* Source text *
┌──
Jnaneshwari (Bhavartha Dipika)

by Ramchandra Keshav Bhagwat | 1954 | 284,137 words | ISBN-10: 8185208123 | ISBN-13: 9788185208121

This is verse 18.28 of the Jnaneshwari (Bhavartha-Dipika), the English translation of 13th-century Marathi commentary on the Bhagavad-Gita.—The Dnyaneshwari (Jnaneshwari) brings to light the deeper meaning of the Gita which represents the essence of the Vedic Religion. This is verse 28 of the chapter called Moksha-sannyasa-yoga.

Verse 18.28:One inadvertent, vulgar, stubborn, deceitful, perfidious, indolent, depressed, procrastinating: such an agent is said to be Tamas-dominated. (663)

Commentary called Jnaneshwari by Jnaneshwar:

The fire does not realize how other things get scorched by coming in its contact, or a weapon does not know how others get killed with the sharpness of its edge, or a subtle poison does not know how fatal it is to living creatures. In that way he (Tamas-dominated agent), Oh Dhananjaya, undertakes such wicked actions as are calculated to ruin others. While doing such actions, he pays no attention to the consequences (that might follow) like the (fitful) behaviour of a stormy whirl-wind. There being no co-ordination between his actions and their aim, even a person of unsound mind cannot stand comparison with him, Oh Dhananjaya. He maintains himself on the enjoyment provided by sense-objects, like a cattle-louse stuck up to the udder of the bullock (maintaining itself on the bullock’s blood). He behaves waywardly like an ignorant child, which takes no time for changing from laughing to crying. He is never alive to the fact, whether a particular action is good or otherwise, having entirely gone under the sway of the Prakriti, and abides puffed up with false contentment like a dung-hill, with the result that he never bends low (in reverence) even before God through self-conceit, and excels even a hill in point of stiffness (hauteur). His mind is like the trodden black soil of the thief’s haunt in a dense wood (rāhāṭī), while his vision is (as if) taken in mortgage from a harlot. Nay his very body is formed of wickedness, while the entire life is the very den of gamblers: his very sight is like a locality inhabited by the greedy Bhil tribes (highly criminal). No one should even approach his vicinity (way).
└──
* Supplied information *
┌──
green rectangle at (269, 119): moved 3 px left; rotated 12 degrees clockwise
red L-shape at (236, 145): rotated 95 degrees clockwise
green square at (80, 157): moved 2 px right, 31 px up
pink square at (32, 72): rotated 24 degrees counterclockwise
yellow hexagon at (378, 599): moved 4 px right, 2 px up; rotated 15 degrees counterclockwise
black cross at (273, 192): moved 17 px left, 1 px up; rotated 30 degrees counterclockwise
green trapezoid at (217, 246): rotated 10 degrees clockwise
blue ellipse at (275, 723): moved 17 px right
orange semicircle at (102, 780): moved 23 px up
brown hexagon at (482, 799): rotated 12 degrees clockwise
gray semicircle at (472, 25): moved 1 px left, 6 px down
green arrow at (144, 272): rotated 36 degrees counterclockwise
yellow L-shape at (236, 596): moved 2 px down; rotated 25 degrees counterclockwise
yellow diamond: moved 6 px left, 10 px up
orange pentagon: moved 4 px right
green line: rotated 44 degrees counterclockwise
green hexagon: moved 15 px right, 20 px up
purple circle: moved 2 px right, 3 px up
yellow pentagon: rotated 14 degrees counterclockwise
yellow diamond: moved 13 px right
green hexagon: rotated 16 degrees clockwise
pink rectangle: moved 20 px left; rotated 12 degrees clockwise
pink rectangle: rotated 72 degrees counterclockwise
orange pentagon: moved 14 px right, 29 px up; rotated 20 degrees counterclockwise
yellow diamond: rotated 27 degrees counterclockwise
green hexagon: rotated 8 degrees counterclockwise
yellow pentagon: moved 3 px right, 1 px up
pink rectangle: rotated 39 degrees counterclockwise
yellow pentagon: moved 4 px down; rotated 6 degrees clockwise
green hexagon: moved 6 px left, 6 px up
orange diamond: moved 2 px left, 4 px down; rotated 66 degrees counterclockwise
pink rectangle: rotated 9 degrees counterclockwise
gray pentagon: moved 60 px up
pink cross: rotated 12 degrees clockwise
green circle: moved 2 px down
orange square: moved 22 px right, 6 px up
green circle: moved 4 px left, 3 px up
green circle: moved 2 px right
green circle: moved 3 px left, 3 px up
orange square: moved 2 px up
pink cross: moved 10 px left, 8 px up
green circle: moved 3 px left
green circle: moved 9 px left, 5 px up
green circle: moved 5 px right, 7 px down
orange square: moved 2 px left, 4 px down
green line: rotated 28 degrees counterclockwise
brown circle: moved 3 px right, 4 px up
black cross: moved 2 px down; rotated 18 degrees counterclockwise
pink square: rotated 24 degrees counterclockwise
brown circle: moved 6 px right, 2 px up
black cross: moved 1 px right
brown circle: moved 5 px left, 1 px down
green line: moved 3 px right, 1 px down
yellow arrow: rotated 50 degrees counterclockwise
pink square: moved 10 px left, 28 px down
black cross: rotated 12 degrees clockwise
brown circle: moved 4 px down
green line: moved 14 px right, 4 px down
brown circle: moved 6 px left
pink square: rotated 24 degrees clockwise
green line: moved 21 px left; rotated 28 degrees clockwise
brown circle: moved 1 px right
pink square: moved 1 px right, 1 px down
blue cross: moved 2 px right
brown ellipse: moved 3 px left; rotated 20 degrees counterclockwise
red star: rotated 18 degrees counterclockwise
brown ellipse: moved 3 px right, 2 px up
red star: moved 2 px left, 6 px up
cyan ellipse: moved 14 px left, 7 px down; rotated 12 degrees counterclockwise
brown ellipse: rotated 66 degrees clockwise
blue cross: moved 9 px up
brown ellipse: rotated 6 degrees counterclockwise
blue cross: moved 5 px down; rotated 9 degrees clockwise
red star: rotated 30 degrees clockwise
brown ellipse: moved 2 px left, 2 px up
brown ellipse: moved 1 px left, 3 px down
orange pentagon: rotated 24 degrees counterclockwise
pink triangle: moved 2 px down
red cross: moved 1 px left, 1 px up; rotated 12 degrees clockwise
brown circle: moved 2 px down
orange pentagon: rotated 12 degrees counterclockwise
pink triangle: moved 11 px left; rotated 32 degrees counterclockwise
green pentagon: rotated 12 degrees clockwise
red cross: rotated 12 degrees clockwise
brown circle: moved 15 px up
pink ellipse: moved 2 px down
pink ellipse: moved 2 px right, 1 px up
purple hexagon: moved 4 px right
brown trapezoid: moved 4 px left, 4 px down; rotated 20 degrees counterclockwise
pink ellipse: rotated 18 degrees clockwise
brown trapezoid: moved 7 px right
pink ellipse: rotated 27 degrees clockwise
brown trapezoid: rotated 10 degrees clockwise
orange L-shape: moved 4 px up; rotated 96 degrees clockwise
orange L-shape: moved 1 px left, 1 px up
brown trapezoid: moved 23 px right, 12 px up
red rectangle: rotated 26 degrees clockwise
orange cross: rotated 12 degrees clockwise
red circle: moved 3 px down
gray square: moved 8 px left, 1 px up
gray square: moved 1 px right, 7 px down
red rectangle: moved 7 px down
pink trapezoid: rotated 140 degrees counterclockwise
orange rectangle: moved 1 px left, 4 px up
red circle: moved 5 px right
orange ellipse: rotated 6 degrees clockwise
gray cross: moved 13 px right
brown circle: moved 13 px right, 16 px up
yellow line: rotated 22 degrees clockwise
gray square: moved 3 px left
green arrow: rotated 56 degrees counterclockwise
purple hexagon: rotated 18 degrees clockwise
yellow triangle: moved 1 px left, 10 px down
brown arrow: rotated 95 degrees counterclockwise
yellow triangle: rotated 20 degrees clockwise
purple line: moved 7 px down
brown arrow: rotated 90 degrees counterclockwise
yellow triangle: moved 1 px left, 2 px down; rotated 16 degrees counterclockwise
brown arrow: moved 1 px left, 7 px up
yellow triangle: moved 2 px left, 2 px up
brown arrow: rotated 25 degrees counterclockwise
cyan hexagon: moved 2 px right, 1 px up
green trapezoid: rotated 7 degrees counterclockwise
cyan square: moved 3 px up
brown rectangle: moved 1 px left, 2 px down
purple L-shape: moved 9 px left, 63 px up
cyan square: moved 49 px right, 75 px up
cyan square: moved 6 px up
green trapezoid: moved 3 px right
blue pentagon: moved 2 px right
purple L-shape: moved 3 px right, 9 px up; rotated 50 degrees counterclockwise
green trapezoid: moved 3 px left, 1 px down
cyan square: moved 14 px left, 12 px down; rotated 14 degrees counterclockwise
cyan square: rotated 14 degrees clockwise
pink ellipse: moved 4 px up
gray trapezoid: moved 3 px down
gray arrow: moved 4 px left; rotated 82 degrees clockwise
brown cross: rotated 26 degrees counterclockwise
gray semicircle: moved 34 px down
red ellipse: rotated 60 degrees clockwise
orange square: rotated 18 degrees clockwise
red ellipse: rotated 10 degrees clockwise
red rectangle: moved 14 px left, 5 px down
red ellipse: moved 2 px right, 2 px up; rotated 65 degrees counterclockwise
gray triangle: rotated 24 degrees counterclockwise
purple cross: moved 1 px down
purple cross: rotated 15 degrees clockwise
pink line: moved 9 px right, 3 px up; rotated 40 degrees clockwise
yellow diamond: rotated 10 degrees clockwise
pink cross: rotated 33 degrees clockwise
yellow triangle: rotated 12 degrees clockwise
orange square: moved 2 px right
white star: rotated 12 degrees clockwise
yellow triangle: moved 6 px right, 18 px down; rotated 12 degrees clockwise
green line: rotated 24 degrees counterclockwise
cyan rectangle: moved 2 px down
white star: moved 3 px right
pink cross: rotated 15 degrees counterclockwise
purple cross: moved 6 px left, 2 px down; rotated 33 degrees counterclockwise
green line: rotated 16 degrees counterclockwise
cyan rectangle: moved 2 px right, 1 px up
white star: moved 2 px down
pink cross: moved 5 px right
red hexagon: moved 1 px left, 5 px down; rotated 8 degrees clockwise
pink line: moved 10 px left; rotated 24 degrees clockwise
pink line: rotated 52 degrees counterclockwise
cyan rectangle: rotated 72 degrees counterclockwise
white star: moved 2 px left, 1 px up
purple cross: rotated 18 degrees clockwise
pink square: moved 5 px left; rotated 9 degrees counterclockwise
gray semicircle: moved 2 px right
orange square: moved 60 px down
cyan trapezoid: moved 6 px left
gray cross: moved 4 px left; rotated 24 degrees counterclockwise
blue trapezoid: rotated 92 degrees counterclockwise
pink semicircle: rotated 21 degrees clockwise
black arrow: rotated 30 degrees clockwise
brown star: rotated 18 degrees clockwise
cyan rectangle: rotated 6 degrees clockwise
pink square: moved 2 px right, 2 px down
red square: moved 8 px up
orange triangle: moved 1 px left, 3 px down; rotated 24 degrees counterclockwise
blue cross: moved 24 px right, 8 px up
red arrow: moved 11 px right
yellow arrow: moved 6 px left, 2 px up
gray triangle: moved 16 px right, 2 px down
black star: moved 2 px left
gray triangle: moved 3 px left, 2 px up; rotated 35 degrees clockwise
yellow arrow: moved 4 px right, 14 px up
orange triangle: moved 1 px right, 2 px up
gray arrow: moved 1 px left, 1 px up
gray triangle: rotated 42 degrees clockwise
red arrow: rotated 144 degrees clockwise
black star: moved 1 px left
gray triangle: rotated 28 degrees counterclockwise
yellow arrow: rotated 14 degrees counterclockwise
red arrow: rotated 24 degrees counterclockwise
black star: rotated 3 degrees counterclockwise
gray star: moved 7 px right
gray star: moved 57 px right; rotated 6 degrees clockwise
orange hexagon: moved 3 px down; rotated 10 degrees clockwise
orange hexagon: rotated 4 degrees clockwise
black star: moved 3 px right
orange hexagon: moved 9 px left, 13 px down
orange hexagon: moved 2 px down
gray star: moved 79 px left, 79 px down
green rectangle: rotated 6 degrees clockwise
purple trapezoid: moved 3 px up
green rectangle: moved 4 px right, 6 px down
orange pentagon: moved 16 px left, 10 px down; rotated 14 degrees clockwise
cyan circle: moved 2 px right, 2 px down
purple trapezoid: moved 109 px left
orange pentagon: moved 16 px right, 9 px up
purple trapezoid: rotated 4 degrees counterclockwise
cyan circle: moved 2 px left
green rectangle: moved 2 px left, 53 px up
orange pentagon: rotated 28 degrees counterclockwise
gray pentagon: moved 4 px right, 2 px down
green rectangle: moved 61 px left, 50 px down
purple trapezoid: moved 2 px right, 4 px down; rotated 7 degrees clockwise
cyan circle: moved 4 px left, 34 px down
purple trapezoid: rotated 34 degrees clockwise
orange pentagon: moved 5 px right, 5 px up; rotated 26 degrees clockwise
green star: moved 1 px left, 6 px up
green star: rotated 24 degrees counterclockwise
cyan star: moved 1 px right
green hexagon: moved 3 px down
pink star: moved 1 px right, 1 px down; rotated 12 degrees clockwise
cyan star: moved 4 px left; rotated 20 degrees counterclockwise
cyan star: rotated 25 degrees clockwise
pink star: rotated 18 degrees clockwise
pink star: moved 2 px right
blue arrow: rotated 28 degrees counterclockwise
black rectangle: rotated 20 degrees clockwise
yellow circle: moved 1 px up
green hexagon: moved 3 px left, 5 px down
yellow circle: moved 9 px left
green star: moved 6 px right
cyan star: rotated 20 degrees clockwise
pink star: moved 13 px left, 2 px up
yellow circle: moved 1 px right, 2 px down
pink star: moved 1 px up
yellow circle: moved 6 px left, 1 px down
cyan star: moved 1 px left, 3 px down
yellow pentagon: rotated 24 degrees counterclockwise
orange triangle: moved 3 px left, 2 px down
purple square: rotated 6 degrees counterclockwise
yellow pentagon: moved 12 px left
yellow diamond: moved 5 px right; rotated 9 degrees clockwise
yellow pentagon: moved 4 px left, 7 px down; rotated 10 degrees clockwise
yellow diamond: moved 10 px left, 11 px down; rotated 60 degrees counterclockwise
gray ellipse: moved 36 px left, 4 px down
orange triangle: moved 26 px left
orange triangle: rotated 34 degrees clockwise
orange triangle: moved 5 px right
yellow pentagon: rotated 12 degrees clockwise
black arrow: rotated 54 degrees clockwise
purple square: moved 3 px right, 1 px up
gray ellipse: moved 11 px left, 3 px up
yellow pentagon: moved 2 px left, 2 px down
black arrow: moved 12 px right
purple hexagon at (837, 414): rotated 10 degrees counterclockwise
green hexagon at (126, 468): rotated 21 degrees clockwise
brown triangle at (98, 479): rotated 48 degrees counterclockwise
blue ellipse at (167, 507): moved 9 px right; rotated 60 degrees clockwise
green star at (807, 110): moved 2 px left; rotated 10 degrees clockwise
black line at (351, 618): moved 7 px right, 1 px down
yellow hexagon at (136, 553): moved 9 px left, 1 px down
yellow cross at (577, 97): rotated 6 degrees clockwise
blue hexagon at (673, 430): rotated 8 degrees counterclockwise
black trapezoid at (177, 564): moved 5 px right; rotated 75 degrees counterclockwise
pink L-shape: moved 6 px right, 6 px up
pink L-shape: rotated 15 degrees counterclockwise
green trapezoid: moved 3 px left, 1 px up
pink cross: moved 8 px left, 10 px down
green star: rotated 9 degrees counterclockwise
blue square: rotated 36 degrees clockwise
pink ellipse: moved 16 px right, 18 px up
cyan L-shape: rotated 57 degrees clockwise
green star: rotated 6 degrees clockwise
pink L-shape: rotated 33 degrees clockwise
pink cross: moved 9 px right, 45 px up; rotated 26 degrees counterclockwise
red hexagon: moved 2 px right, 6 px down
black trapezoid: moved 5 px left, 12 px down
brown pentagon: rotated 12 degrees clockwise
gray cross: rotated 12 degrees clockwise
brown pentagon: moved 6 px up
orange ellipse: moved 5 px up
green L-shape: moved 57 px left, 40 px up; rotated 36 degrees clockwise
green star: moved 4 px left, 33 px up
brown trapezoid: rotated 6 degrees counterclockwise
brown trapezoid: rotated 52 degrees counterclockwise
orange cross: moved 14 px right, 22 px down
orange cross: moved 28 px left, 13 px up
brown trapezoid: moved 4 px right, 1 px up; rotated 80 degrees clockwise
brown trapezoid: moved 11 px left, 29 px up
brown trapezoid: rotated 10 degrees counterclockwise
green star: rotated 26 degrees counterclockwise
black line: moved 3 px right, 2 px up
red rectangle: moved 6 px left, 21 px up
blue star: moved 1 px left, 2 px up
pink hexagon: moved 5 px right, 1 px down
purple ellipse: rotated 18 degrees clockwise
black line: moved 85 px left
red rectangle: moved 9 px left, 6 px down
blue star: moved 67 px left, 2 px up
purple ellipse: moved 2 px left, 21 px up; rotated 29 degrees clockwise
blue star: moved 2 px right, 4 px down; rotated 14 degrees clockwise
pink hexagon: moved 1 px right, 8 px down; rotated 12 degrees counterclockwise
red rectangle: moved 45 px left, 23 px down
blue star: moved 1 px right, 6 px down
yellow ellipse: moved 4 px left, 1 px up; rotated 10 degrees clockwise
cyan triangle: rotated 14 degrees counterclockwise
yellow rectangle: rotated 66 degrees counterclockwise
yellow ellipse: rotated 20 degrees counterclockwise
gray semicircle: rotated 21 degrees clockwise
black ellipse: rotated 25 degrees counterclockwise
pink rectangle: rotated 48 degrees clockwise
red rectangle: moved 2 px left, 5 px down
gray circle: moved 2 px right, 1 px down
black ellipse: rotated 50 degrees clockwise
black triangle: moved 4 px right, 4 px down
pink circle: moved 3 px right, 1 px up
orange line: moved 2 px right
└──
* Problem requirements *
Transcribe the entire Jnaneshwari passage word for word, with its original punctuation and line breaks. Rely only on the Jnaneshwari passage and not on the data.

* Your response *
Jnaneshwari (Bhavartha Dipika)

by Ramchandra Keshav Bhagwat | 1954 | 284,137 words | ISBN-10: 8185208123 | ISBN-13: 9788185208121

This is verse 18.28 of the Jnaneshwari (Bhavartha-Dipika), the English translation of 13th-century Marathi commentary on the Bhagavad-Gita.—The Dnyaneshwari (Jnaneshwari) brings to light the deeper meaning of the Gita which represents the essence of the Vedic Religion. This is verse 28 of the chapter called Moksha-sannyasa-yoga.

Verse 18.28:One inadvertent, vulgar, stubborn, deceitful, perfidious, indolent, depressed, procrastinating: such an agent is said to be Tamas-dominated. (663)

Commentary called Jnaneshwari by Jnaneshwar:

The fire does not realize how other things get scorched by coming in its contact, or a weapon does not know how others get killed with the sharpness of its edge, or a subtle poison does not know how fatal it is to living creatures. In that way he (Tamas-dominated agent), Oh Dhananjaya, undertakes such wicked actions as are calculated to ruin others. While doing such actions, he pays no attention to the consequences (that might follow) like the (fitful) behaviour of a stormy whirl-wind. There being no co-ordination between his actions and their aim, even a person of unsound mind cannot stand comparison with him, Oh Dhananjaya. He maintains himself on the enjoyment provided by sense-objects, like a cattle-louse stuck up to the udder of the bullock (maintaining itself on the bullock’s blood). He behaves waywardly like an ignorant child, which takes no time for changing from laughing to crying. He is never alive to the fact, whether a particular action is good or otherwise, having entirely gone under the sway of the Prakriti, and abides puffed up with false contentment like a dung-hill, with the result that he never bends low (in reverence) even before God through self-conceit, and excels even a hill in point of stiffness (hauteur). His mind is like the trodden black soil of the thief’s haunt in a dense wood (rāhāṭī), while his vision is (as if) taken in mortgage from a harlot. Nay his very body is formed of wickedness, while the entire life is the very den of gamblers: his very sight is like a locality inhabited by the greedy Bhil tribes (highly criminal). No one should even approach his vicinity (way).